"Flip books" – what's that all about?
It was such an odd thing that I couldn't help noticing it first thing this morning, right at the top of Google's books news stories: a piece from PRNewswire proclaiming that "flip books" were back.
I had to read halfway through before I was sure that I really knew what a flip book was. Turns it, it's just what I imagined: one of those books that's basically a stack of drawings in sequential stages of movement. Flip the pages and you've got a movie.

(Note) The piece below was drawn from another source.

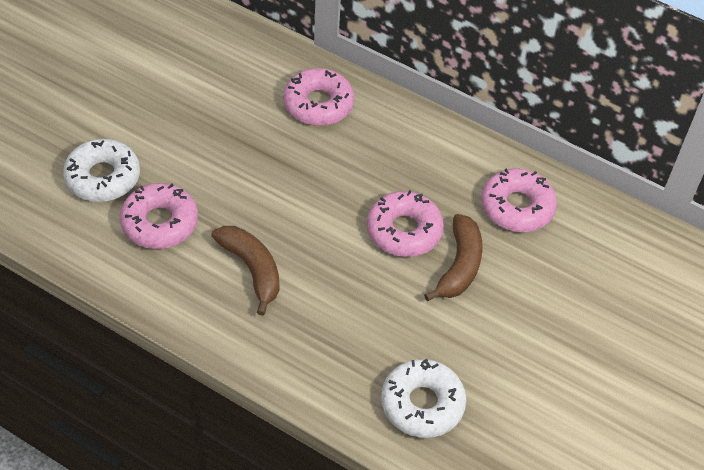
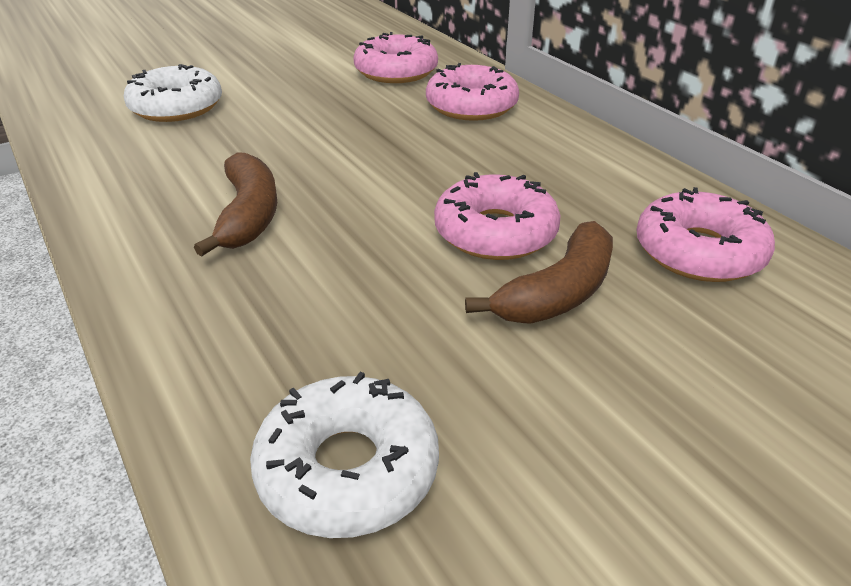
camera: 30 degrees right, 15 degrees down
pink donut [120,183,198,249] -> pink donut moved to [354,32,438,83]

Anyway, this press release went on to proclaim that flip books (invented, by the way, in 1882 by Henry Van Hovenbergh of Elizabeth, New Jersey, and then popularized in the early 1900s as Cracker Jack prizes) are back.
How silly, I thought.
Then an hour later I pick up the spring catalog from Ballantine Books and what is the first thing I see? "Flip! For Decorating," a March, 2009 release in which a series of flip book photos shows how rooms can move from empty to charmingly decorated.
Now intrigued, I Google flip books.
Turns out there are international flip book festivals. There are serious collectors of antique flip books. Flip books even merit their own Wikripedia definition.
And then there's the field of contemporary flip books. There are iPhoto flip books, animated flip books, embedded flip books, You Tube demonstrations of flip books, Solar Flare flip books, and flip books created on pads of Post-It notes.
And much, much more.
So anyway, if you didn't know either, all I can say is, please remember: You heard it here first.